Anders als die Vorgänger erzählt „Creed“ keine Geschichte eines aufstrebenden Underdogs. Michael B. Jordan spielt Adonis Creed, den Sohn des berühmtesten Gegners von Rocky Balboa und hat damit weniger mit Geldproblemen, als vielmehr mit dem großen Erbe seines Vaters zu kämpfen. Im Gegensatz zu anderen Box-Filmen dreht sich „Creed“ nicht um die Kämpfe, sondern um die Menschen die dahinter stehen. Der Film zeigt eigentlich nur zwei große Box-Kämpfe, ansonsten dominieren die zwischenmenschlichen Beziehungen der Charaktere, was eine außerordentlich gute Entscheidung war. Die tolle und emotionale Geschichte weiß dabei zu überzeugen, wie bei Box-Filmen üblich kann sie sich aber einer gewissen Vorhersehbarkeit und Überdramatisierung nicht entziehen.

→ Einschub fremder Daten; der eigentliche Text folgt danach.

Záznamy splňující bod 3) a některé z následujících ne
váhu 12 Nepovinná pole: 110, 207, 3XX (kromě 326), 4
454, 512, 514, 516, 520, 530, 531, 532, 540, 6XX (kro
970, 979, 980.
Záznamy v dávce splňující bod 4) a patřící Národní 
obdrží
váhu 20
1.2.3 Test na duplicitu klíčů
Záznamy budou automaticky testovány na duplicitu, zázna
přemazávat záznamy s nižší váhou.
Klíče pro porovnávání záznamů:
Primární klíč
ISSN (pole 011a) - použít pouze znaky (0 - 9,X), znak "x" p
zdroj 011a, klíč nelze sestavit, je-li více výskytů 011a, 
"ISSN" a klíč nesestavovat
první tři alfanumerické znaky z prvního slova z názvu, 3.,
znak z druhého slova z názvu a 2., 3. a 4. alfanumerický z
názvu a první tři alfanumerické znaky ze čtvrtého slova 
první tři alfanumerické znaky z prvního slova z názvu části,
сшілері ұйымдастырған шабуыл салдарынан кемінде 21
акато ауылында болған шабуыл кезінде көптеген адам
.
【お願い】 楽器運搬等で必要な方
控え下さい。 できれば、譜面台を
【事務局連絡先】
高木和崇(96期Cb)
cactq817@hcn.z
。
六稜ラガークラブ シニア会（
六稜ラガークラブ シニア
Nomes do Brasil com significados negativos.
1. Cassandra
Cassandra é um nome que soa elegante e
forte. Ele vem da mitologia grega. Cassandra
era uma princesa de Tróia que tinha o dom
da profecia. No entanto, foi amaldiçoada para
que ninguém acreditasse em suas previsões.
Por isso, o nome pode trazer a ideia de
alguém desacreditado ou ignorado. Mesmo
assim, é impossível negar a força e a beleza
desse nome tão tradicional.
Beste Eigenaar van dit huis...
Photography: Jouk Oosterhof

Macht alles überhaupt nichts, denn „Creed“ ist fantastisch inszeniert. Der erst 29-jährige Regisseur Ryan Coogler setzt insbesondere die Kämpfe ungemein dynamisch und abwechslungsreich in Szene. Besteht der erste Kampf noch aus einer beeindruckenden Plansequenz, in der die Kamera nah an den Darstellern bleibt, fokussiert sich der finale Kampf auf eine Fernsehreife Inszenierung. Beide Varianten sind auf ihre Weise sehr gelungen. Untermalt wird das Geschehen von einem grandiosen Soundtrack, in dem sich Hip-Hop-Stücke mit epischen Einspielern abwechseln und zwischendurch immer wieder die klassischen Klänge des Rocky-Themas aufgegriffen werden. Sehr stark! Trotz einer gewissen Vorhersehbarkeit ist „Creed“ also zu jedem Zeitpunkt hochspannend und dabei auch hochemotional und hochdramatisch. Ein unglaubliches Wechselbad der Gefühle und ein wahrlich mitreißender Box-Film!
Fazit
Was für ein Wahnsinns-Film! „Creed“ ist der bisher beste Teil der „Rocky“-Reihe, was vor allem an seiner herausragenden Inszenierung, seiner unbändigen Energie und seinen tollen Darstellern liegt, aus deren Ensemble ein alles überragender Sylvester Stallone heraussticht, mit einer so starken Performance die man ihm gar nicht zugetraut hätte. „Creed“ setzt die Marke für zukünftige Box-Filme und zukünftige Filme des Kinojahres 2016 extrem hoch an, denn er ist einer der besten Filme der letzten Jahre! Die 2017 erscheinende Fortsetzung kann nach diesem grandiosen Neuanfang also gerne kommen.